** What to do **
Restate the entries below in full, exactly as they read, but without pictures.

** Bounding box coordinates **
....

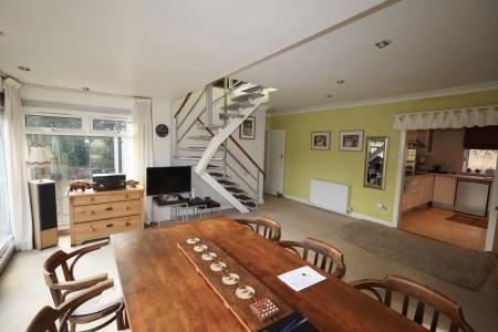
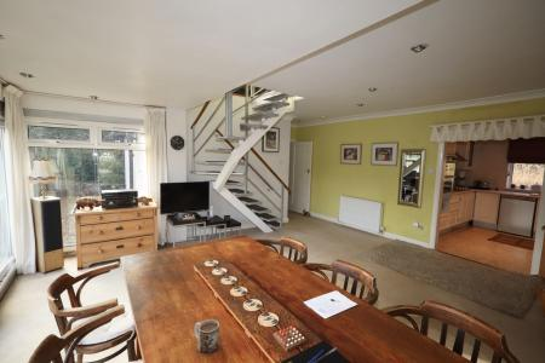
+ mug [193,318,220,355]
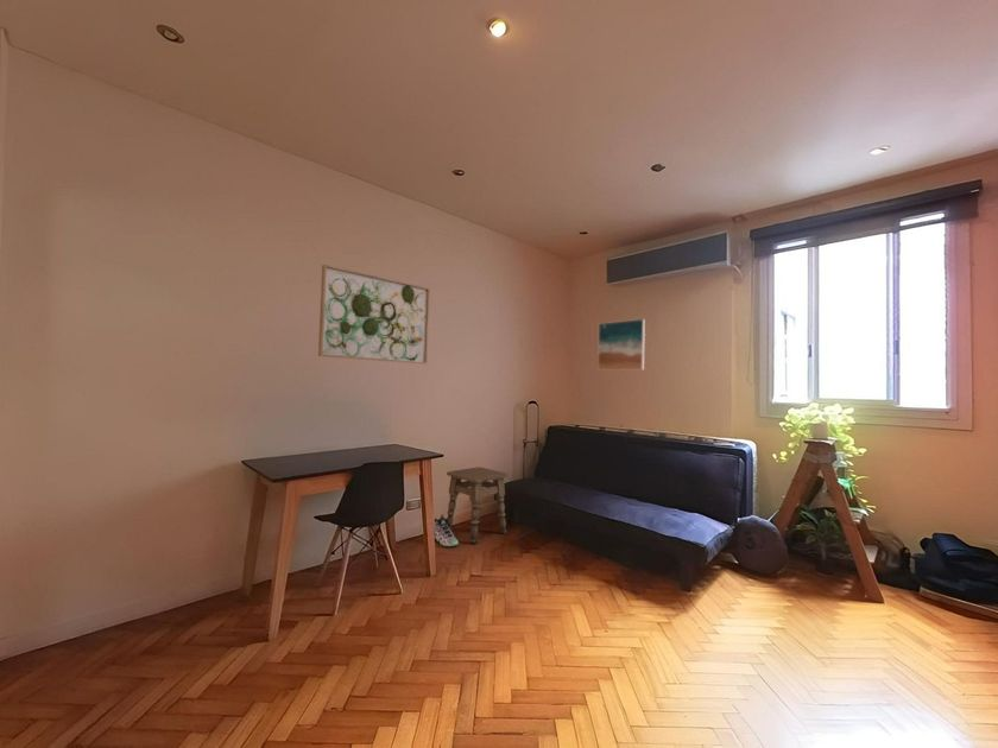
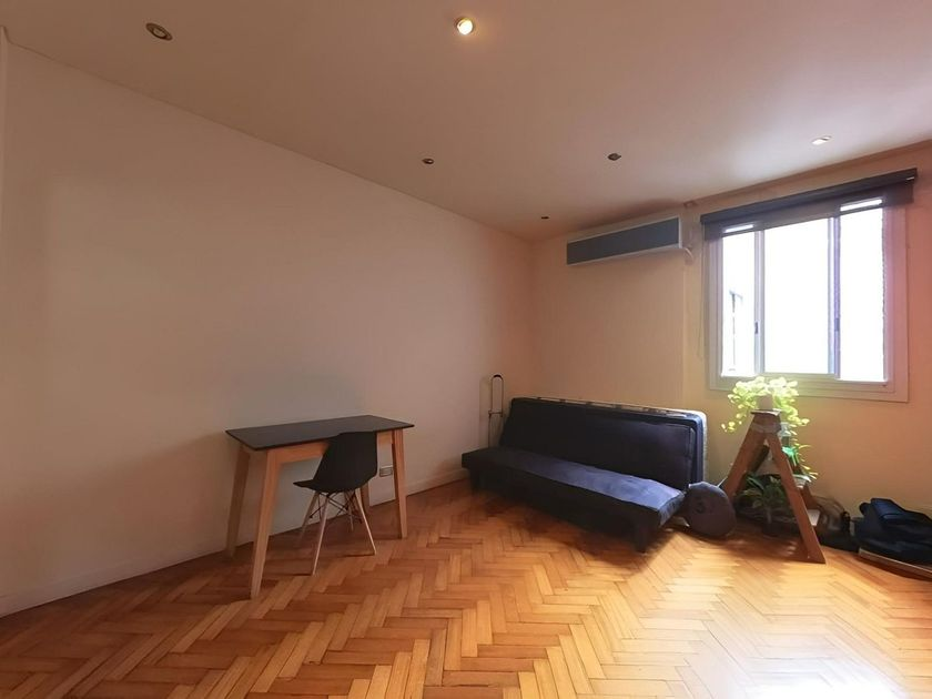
- side table [446,465,510,545]
- sneaker [434,513,460,547]
- wall art [317,264,431,365]
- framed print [596,318,646,372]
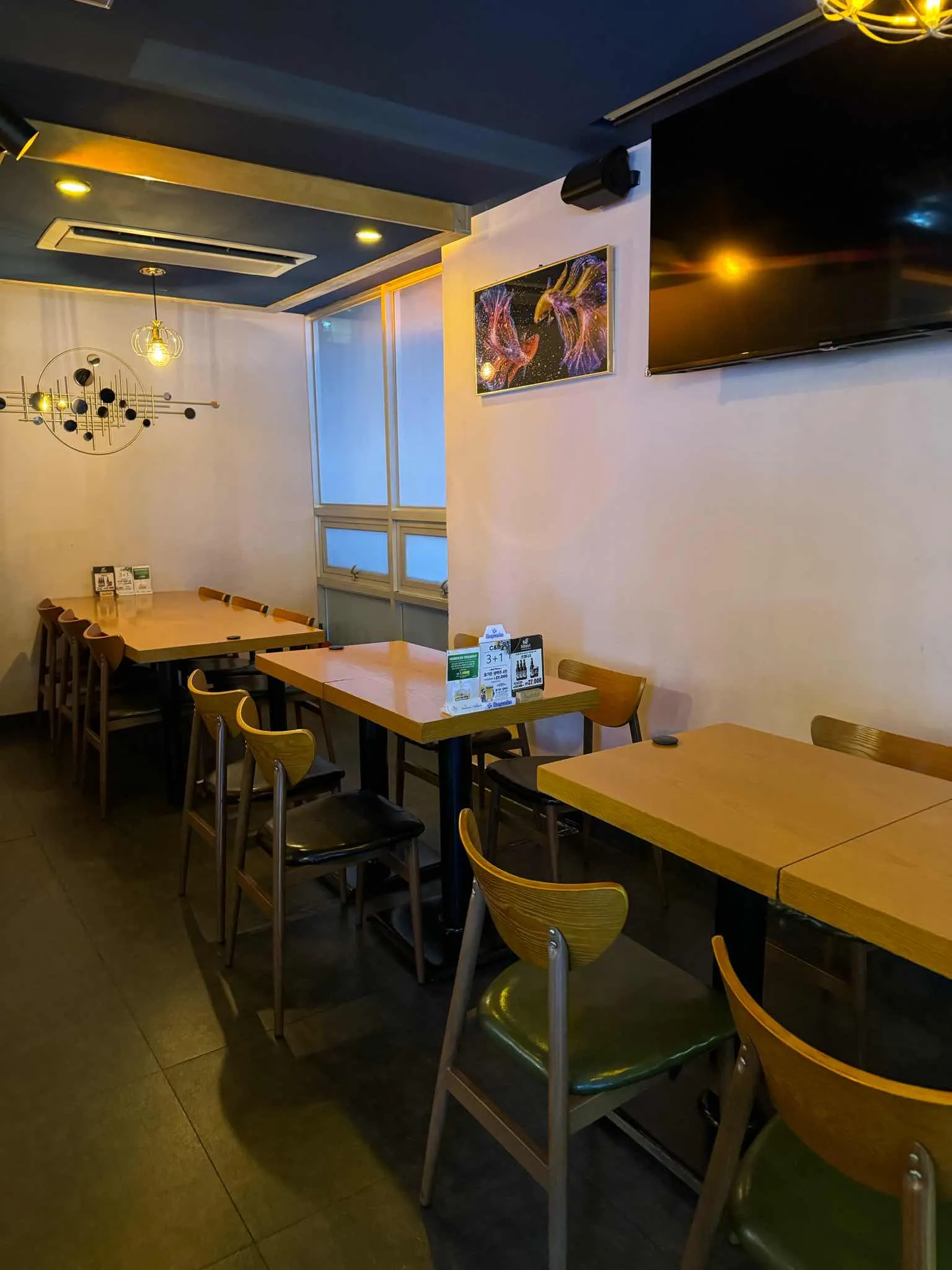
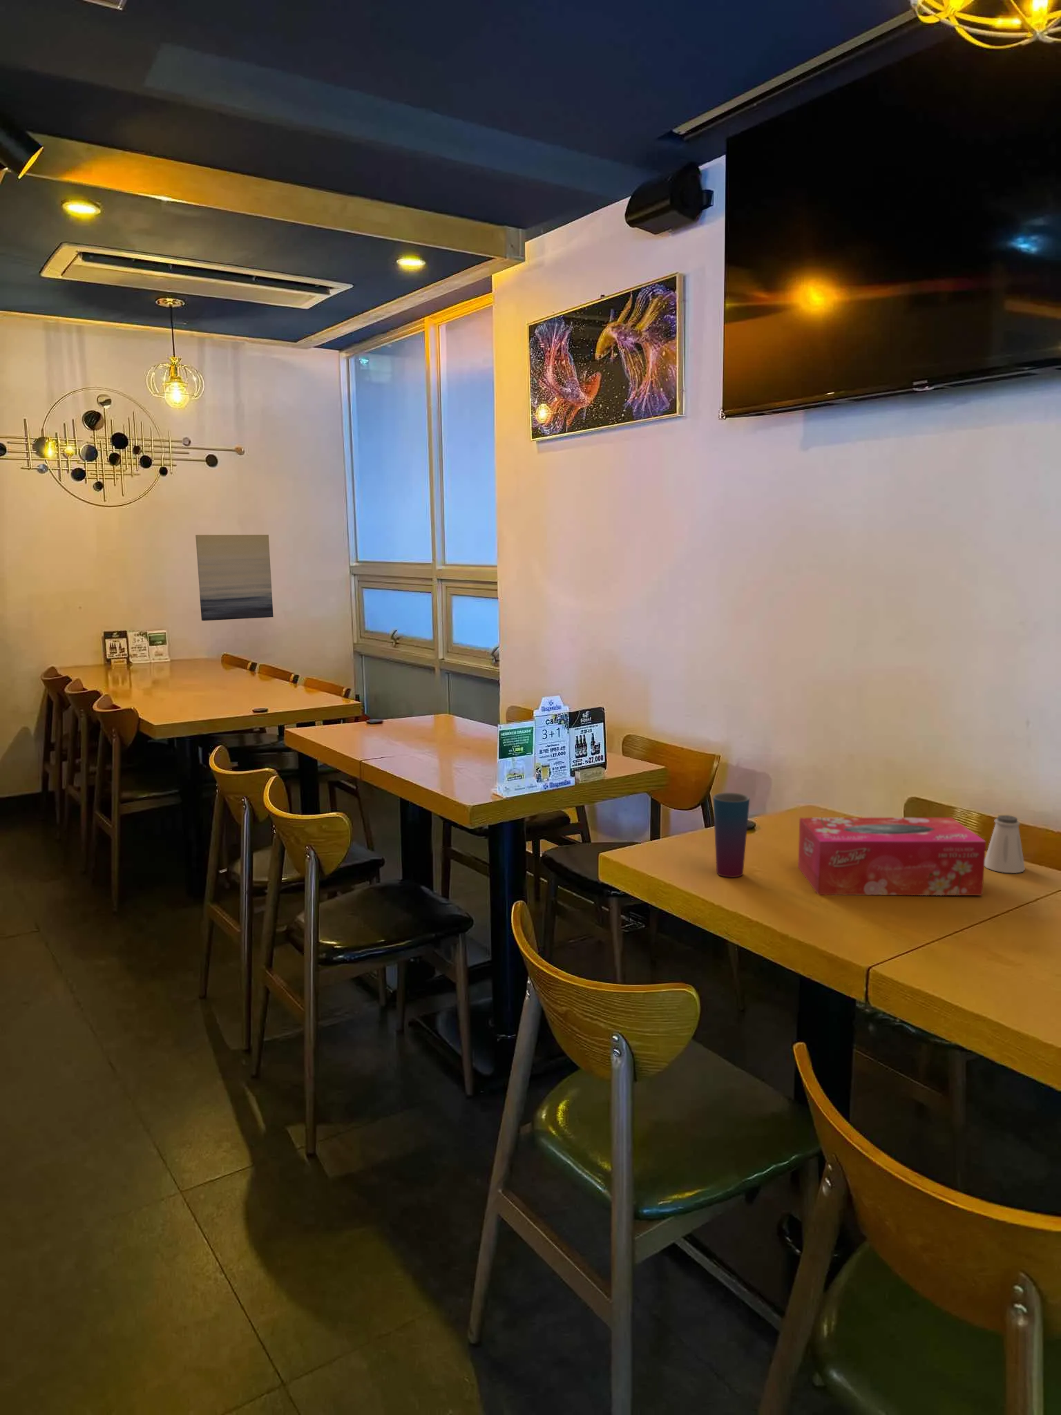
+ tissue box [797,817,986,896]
+ wall art [195,534,273,621]
+ saltshaker [984,814,1025,874]
+ cup [712,792,750,878]
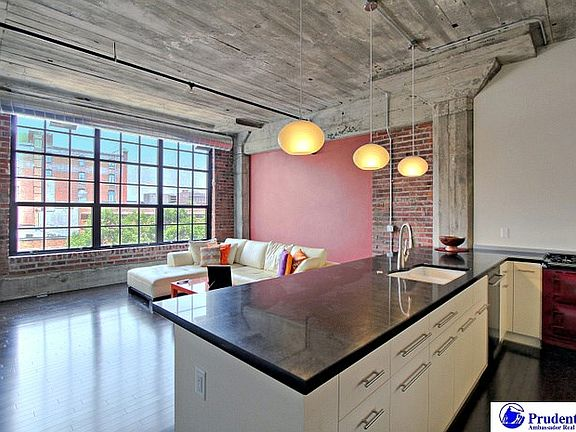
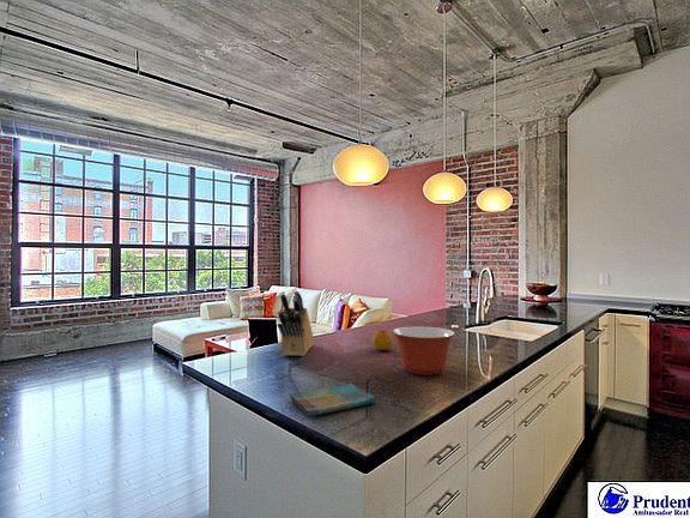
+ mixing bowl [392,325,456,377]
+ fruit [371,329,394,351]
+ dish towel [290,381,376,417]
+ knife block [277,290,315,357]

....

** Written answer **
+ mug [193,318,220,355]
- side table [446,465,510,545]
- sneaker [434,513,460,547]
- wall art [317,264,431,365]
- framed print [596,318,646,372]
+ tissue box [797,817,986,896]
+ wall art [195,534,273,621]
+ saltshaker [984,814,1025,874]
+ cup [712,792,750,878]
+ mixing bowl [392,325,456,377]
+ fruit [371,329,394,351]
+ dish towel [290,381,376,417]
+ knife block [277,290,315,357]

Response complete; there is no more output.